Image and design file data
• • •
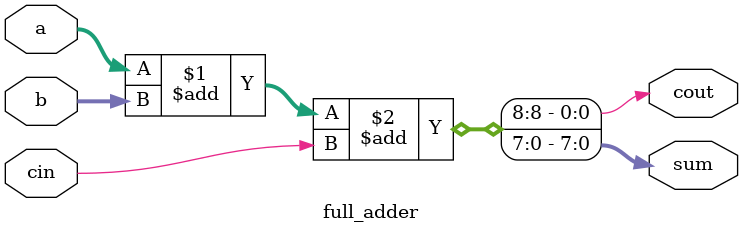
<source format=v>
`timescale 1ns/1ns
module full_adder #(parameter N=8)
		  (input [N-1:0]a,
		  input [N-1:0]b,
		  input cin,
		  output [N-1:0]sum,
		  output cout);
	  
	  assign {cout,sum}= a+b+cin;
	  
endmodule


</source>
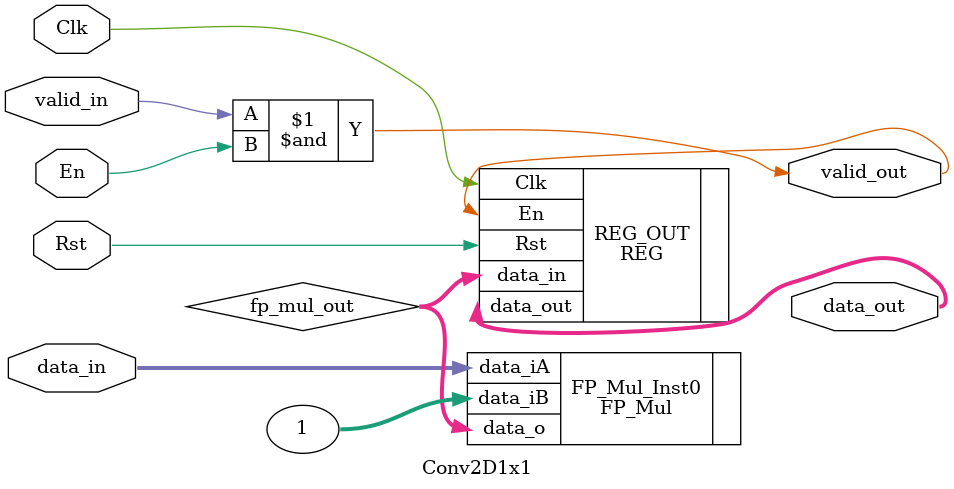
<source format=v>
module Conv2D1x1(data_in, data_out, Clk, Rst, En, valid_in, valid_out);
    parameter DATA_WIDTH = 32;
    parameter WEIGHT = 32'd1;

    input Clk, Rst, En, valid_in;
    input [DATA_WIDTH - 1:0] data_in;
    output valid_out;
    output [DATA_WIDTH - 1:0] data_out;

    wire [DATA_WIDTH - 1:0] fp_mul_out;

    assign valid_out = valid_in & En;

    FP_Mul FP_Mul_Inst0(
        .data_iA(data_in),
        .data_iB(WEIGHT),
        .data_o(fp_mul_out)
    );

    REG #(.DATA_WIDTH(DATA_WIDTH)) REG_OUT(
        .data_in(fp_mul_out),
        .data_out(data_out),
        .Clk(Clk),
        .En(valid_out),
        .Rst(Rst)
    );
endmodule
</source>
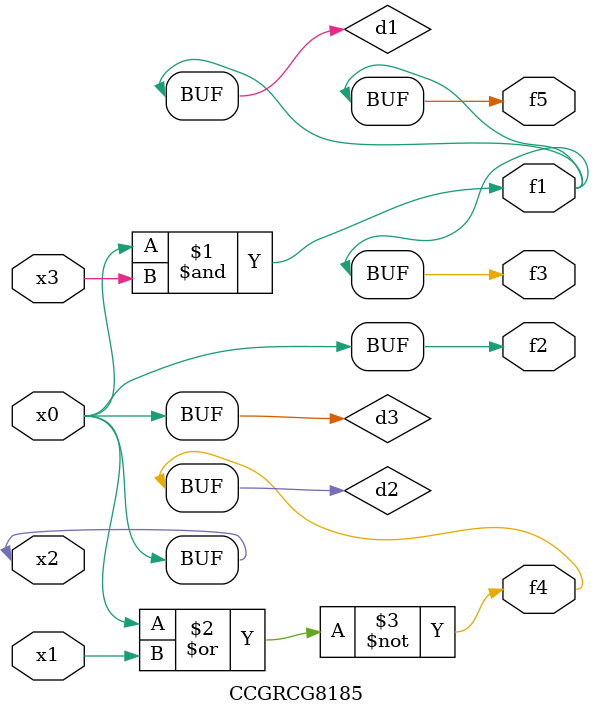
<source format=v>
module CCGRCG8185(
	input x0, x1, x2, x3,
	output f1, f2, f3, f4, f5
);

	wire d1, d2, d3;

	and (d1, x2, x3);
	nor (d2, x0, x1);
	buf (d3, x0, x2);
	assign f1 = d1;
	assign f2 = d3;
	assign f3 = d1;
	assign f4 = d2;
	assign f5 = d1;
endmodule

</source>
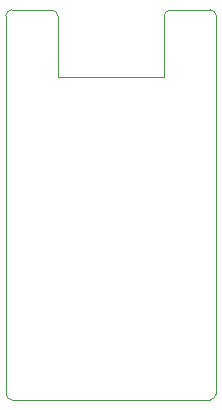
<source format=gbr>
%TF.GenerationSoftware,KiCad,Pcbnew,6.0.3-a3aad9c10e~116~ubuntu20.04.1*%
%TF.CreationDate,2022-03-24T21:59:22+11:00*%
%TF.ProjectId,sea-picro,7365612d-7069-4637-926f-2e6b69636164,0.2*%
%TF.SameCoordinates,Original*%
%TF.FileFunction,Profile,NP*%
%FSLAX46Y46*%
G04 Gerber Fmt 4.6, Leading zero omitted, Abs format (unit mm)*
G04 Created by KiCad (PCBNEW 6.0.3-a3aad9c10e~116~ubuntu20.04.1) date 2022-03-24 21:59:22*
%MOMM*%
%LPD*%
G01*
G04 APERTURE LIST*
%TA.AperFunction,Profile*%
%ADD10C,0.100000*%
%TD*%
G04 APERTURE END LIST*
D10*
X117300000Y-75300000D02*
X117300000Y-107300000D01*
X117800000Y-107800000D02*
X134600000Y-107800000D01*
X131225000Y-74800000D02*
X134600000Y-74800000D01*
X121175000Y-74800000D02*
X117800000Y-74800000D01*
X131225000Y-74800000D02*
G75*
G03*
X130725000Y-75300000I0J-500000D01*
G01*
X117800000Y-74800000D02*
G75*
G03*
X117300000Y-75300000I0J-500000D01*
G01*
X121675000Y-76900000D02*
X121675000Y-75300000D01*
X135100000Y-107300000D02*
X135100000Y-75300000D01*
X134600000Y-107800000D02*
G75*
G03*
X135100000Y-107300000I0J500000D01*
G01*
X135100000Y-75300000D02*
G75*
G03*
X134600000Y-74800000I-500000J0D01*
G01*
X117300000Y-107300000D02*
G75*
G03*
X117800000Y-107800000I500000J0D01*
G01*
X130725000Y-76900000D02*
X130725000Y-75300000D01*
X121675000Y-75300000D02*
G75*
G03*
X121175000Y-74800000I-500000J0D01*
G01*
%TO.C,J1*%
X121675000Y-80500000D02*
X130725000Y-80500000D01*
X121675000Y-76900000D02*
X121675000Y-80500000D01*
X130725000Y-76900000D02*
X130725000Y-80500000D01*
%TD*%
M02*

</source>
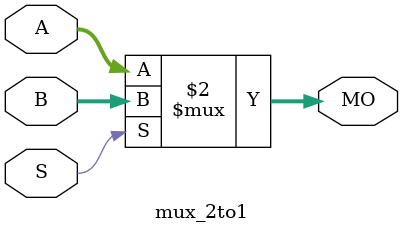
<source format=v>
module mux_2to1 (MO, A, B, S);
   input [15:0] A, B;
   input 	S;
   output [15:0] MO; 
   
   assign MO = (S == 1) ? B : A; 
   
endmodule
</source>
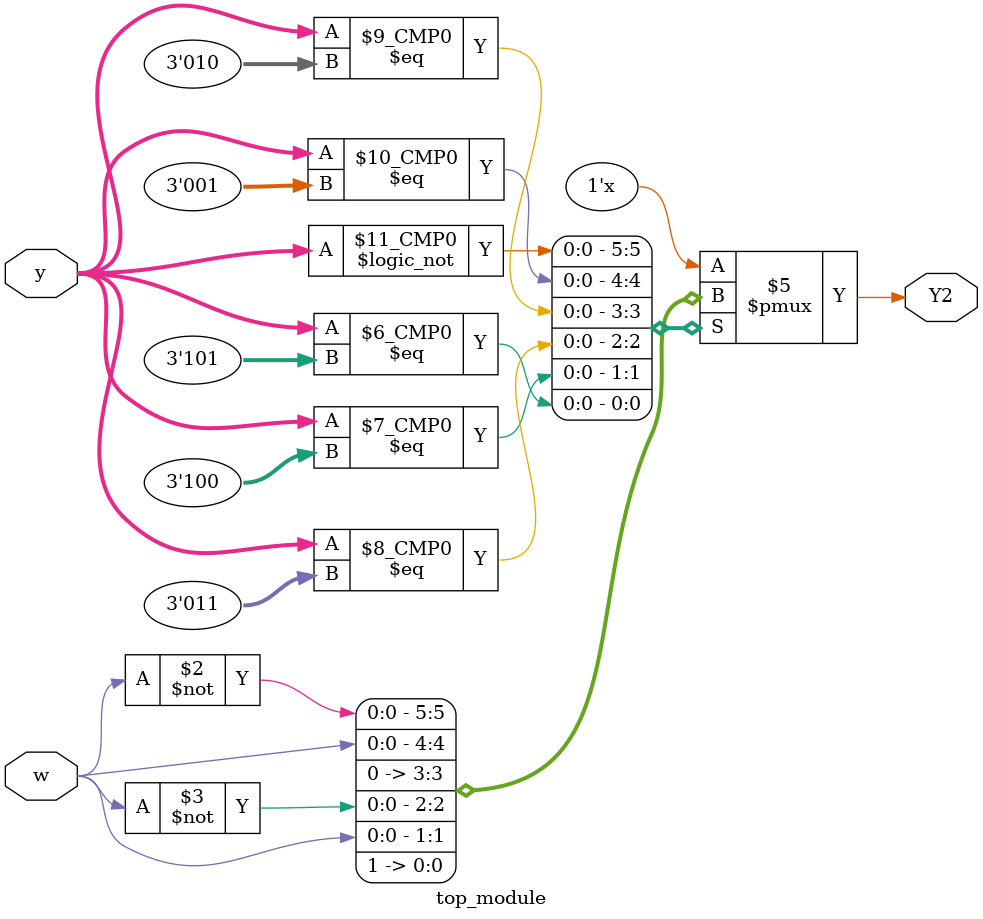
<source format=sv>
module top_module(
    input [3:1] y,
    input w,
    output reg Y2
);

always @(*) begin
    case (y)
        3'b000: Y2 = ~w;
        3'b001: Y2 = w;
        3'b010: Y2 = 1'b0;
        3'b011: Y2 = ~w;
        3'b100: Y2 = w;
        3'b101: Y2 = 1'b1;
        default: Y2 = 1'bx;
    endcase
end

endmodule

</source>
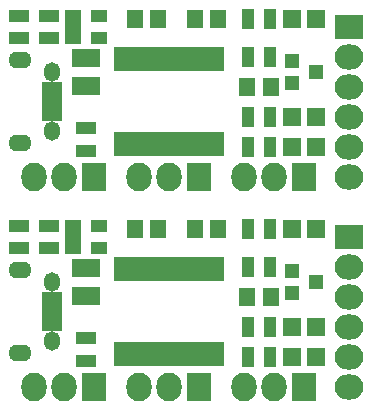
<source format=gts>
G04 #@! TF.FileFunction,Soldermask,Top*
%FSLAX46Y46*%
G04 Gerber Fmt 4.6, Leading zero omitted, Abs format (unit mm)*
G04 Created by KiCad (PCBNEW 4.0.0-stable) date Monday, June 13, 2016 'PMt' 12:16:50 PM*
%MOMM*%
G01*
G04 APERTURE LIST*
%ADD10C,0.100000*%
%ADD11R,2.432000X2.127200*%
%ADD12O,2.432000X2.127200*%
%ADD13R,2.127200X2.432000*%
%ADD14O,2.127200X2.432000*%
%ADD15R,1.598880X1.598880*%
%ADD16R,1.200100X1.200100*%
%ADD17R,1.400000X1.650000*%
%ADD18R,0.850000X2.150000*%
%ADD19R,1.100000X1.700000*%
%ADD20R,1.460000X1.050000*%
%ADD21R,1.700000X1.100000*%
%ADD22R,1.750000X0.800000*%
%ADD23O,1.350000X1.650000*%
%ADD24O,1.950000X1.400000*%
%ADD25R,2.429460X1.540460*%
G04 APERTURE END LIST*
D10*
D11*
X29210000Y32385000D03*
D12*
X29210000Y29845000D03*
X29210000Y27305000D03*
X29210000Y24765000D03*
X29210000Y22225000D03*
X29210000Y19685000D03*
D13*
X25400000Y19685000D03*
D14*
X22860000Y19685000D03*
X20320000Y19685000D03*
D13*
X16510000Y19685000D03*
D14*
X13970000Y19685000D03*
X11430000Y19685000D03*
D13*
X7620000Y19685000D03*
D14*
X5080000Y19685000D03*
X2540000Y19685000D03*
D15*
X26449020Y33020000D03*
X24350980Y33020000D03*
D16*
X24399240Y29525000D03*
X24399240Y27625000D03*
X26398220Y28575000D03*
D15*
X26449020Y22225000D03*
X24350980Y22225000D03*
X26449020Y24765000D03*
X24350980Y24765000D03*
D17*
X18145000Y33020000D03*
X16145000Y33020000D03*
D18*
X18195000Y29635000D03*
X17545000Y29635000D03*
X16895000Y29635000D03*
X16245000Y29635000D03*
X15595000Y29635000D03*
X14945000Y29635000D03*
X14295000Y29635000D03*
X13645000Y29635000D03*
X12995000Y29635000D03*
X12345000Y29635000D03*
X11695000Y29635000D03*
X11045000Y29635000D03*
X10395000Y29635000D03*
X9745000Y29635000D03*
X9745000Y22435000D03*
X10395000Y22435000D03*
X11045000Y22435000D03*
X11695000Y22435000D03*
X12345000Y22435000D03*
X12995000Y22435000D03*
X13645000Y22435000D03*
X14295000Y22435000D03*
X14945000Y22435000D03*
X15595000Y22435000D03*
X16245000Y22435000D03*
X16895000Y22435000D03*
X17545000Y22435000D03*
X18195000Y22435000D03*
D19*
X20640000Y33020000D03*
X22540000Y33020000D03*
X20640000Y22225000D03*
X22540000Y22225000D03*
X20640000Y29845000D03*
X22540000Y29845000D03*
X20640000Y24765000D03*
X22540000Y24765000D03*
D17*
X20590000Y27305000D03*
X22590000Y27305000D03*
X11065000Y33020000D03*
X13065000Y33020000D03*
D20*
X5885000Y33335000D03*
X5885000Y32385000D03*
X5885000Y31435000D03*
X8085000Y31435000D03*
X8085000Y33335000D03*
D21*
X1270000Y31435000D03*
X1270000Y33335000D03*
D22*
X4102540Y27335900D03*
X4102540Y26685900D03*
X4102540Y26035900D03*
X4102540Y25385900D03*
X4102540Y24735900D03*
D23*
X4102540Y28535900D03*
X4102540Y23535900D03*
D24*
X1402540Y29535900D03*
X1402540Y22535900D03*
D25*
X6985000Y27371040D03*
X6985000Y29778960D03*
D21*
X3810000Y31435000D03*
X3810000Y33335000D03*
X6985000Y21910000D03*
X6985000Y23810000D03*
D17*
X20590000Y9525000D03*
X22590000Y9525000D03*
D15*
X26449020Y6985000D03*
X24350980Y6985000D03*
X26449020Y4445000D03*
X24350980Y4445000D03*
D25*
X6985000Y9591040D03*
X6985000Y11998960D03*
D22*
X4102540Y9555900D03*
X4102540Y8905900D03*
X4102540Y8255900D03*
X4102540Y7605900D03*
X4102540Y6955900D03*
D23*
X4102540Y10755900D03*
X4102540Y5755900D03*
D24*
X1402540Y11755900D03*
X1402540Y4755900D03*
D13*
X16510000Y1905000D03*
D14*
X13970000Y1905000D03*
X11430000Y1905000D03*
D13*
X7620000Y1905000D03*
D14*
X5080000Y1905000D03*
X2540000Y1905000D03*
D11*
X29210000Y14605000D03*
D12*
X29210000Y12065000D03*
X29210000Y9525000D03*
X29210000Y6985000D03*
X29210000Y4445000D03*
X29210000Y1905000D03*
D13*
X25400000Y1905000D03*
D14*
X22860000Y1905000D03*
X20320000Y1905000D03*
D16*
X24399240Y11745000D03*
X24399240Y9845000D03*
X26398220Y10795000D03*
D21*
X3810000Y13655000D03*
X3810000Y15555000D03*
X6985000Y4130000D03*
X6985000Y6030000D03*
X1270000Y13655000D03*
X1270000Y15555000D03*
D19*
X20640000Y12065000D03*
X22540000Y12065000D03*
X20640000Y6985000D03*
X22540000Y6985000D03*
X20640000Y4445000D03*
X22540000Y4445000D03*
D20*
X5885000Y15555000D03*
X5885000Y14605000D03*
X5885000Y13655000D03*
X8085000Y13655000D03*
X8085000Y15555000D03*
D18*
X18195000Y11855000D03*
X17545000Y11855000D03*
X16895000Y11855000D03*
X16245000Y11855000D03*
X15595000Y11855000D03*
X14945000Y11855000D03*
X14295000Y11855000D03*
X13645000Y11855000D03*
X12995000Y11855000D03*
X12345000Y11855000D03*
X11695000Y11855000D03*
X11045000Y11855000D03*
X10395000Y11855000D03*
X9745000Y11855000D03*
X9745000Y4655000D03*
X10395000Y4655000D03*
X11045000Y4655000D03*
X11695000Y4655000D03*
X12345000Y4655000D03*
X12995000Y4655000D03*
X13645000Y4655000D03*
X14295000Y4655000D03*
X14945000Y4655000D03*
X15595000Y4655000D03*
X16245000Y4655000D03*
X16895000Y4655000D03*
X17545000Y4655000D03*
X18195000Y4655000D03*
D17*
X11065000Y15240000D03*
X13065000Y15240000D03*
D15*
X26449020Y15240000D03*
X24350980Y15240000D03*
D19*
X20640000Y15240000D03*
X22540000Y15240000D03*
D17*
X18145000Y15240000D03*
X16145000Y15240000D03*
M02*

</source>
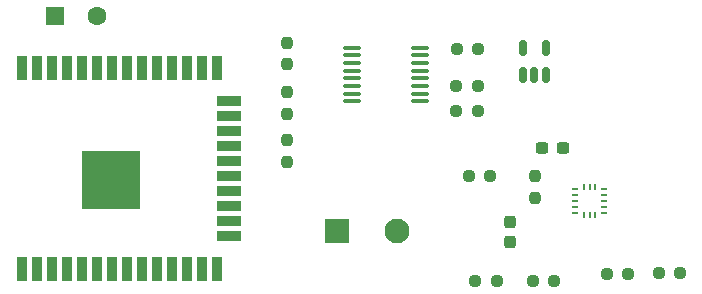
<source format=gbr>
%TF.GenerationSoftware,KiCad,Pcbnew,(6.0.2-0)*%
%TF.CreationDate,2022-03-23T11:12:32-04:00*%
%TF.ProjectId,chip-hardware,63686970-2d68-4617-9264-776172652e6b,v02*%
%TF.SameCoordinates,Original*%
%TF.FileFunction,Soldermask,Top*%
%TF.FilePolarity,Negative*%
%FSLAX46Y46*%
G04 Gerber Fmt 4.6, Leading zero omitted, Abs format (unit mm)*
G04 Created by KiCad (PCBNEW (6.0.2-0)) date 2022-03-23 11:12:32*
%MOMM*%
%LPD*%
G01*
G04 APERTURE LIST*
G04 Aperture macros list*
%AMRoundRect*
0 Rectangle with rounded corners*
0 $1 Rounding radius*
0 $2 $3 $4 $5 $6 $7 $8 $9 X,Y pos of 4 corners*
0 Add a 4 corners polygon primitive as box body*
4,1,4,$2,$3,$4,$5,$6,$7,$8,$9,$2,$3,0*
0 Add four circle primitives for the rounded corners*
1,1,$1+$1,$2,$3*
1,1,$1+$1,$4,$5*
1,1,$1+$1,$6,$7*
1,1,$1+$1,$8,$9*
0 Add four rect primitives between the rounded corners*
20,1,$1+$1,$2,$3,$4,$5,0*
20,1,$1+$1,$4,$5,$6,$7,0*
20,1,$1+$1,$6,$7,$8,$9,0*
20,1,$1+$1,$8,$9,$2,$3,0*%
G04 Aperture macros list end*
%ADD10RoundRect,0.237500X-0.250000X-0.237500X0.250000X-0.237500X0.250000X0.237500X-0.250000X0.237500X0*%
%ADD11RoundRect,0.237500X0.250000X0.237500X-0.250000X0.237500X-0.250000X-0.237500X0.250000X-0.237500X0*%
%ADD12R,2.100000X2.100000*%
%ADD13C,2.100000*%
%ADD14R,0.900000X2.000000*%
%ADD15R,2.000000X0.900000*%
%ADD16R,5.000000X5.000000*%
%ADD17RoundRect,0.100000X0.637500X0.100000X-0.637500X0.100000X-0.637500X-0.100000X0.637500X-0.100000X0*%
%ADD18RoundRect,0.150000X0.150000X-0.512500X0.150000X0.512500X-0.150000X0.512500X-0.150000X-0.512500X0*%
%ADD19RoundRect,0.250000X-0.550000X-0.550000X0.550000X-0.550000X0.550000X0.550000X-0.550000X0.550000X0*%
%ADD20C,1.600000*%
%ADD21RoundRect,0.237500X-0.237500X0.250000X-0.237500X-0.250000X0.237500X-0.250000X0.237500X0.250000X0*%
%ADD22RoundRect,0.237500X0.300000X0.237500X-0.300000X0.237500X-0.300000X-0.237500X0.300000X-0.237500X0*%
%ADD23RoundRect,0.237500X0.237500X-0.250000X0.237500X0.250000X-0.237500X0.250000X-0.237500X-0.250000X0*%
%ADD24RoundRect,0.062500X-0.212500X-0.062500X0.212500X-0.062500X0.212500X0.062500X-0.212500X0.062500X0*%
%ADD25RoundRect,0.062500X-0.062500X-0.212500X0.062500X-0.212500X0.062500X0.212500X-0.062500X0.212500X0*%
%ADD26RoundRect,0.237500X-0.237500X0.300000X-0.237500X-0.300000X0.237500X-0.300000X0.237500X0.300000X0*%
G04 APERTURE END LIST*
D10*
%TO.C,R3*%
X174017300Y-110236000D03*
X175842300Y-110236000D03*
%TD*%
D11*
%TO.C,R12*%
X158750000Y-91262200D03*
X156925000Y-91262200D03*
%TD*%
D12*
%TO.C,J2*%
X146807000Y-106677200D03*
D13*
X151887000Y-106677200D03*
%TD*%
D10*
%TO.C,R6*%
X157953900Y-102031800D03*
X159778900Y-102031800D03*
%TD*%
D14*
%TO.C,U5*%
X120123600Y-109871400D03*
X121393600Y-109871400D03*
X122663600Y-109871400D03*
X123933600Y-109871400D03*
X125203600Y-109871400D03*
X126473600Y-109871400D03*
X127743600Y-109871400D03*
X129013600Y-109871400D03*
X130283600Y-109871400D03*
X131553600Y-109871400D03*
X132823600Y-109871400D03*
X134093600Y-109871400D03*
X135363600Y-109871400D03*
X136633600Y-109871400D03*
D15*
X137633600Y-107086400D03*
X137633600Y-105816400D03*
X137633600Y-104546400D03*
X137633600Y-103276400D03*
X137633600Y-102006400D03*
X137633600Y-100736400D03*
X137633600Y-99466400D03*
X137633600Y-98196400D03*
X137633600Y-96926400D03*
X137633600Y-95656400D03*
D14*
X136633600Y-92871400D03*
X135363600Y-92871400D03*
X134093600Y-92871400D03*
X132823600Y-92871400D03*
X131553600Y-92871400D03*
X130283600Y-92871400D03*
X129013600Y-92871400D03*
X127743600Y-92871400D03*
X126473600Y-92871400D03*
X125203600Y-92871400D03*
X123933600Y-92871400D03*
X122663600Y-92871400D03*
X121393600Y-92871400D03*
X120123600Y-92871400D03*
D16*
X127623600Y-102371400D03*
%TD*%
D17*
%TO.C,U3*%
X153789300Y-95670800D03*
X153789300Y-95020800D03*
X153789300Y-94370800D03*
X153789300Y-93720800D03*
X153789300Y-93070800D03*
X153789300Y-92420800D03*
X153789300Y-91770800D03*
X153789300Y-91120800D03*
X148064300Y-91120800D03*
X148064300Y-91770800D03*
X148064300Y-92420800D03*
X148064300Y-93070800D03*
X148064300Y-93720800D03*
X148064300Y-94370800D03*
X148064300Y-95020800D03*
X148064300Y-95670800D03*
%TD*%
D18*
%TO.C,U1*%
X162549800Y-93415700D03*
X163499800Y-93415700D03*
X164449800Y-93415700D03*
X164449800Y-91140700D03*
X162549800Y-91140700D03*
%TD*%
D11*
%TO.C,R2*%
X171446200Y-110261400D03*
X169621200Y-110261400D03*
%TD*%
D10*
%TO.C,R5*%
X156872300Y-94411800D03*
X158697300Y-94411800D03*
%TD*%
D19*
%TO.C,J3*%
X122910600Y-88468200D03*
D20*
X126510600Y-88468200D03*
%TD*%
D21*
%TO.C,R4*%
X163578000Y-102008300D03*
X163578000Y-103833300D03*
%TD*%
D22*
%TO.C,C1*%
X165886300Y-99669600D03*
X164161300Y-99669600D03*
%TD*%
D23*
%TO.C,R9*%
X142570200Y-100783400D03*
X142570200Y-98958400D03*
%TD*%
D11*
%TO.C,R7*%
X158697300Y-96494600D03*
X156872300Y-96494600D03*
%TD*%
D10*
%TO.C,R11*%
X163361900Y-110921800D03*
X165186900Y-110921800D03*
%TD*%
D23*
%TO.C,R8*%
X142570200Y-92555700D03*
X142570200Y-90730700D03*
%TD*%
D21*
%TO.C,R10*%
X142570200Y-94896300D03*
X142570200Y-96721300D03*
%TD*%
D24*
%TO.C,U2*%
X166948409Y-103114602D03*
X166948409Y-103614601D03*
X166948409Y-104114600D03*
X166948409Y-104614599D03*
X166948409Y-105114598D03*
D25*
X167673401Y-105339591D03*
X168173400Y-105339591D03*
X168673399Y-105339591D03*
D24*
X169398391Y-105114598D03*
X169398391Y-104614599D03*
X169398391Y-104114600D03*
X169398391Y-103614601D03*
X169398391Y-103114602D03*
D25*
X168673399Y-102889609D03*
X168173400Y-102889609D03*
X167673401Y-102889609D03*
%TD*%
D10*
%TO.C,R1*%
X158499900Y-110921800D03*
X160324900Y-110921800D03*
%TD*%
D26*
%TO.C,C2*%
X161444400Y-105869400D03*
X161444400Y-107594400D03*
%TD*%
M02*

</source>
• • •
WHAT YOU HAVE TO DO – Without any picture, return exactly the lines of the records above from the first through the line that contains "X121675000Y-75300000D01*".

RESPONSE BOX –
<source format=v>
`timescale 1ns/1ns
module full_adder #(parameter N=8)
		  (input [N-1:0]a,
		  input [N-1:0]b,
		  input cin,
		  output [N-1:0]sum,
		  output cout);
	  
	  assign {cout,sum}= a+b+cin;
	  
endmodule


</source>
<source format=v>
module Conv2D1x1(data_in, data_out, Clk, Rst, En, valid_in, valid_out);
    parameter DATA_WIDTH = 32;
    parameter WEIGHT = 32'd1;

    input Clk, Rst, En, valid_in;
    input [DATA_WIDTH - 1:0] data_in;
    output valid_out;
    output [DATA_WIDTH - 1:0] data_out;

    wire [DATA_WIDTH - 1:0] fp_mul_out;

    assign valid_out = valid_in & En;

    FP_Mul FP_Mul_Inst0(
        .data_iA(data_in),
        .data_iB(WEIGHT),
        .data_o(fp_mul_out)
    );

    REG #(.DATA_WIDTH(DATA_WIDTH)) REG_OUT(
        .data_in(fp_mul_out),
        .data_out(data_out),
        .Clk(Clk),
        .En(valid_out),
        .Rst(Rst)
    );
endmodule
</source>
<source format=v>
module CCGRCG8185(
	input x0, x1, x2, x3,
	output f1, f2, f3, f4, f5
);

	wire d1, d2, d3;

	and (d1, x2, x3);
	nor (d2, x0, x1);
	buf (d3, x0, x2);
	assign f1 = d1;
	assign f2 = d3;
	assign f3 = d1;
	assign f4 = d2;
	assign f5 = d1;
endmodule

</source>
<source format=gbr>
%TF.GenerationSoftware,KiCad,Pcbnew,6.0.3-a3aad9c10e~116~ubuntu20.04.1*%
%TF.CreationDate,2022-03-24T21:59:22+11:00*%
%TF.ProjectId,sea-picro,7365612d-7069-4637-926f-2e6b69636164,0.2*%
%TF.SameCoordinates,Original*%
%TF.FileFunction,Profile,NP*%
%FSLAX46Y46*%
G04 Gerber Fmt 4.6, Leading zero omitted, Abs format (unit mm)*
G04 Created by KiCad (PCBNEW 6.0.3-a3aad9c10e~116~ubuntu20.04.1) date 2022-03-24 21:59:22*
%MOMM*%
%LPD*%
G01*
G04 APERTURE LIST*
%TA.AperFunction,Profile*%
%ADD10C,0.100000*%
%TD*%
G04 APERTURE END LIST*
D10*
X117300000Y-75300000D02*
X117300000Y-107300000D01*
X117800000Y-107800000D02*
X134600000Y-107800000D01*
X131225000Y-74800000D02*
X134600000Y-74800000D01*
X121175000Y-74800000D02*
X117800000Y-74800000D01*
X131225000Y-74800000D02*
G75*
G03*
X130725000Y-75300000I0J-500000D01*
G01*
X117800000Y-74800000D02*
G75*
G03*
X117300000Y-75300000I0J-500000D01*
G01*
X121675000Y-76900000D02*
X121675000Y-75300000D01*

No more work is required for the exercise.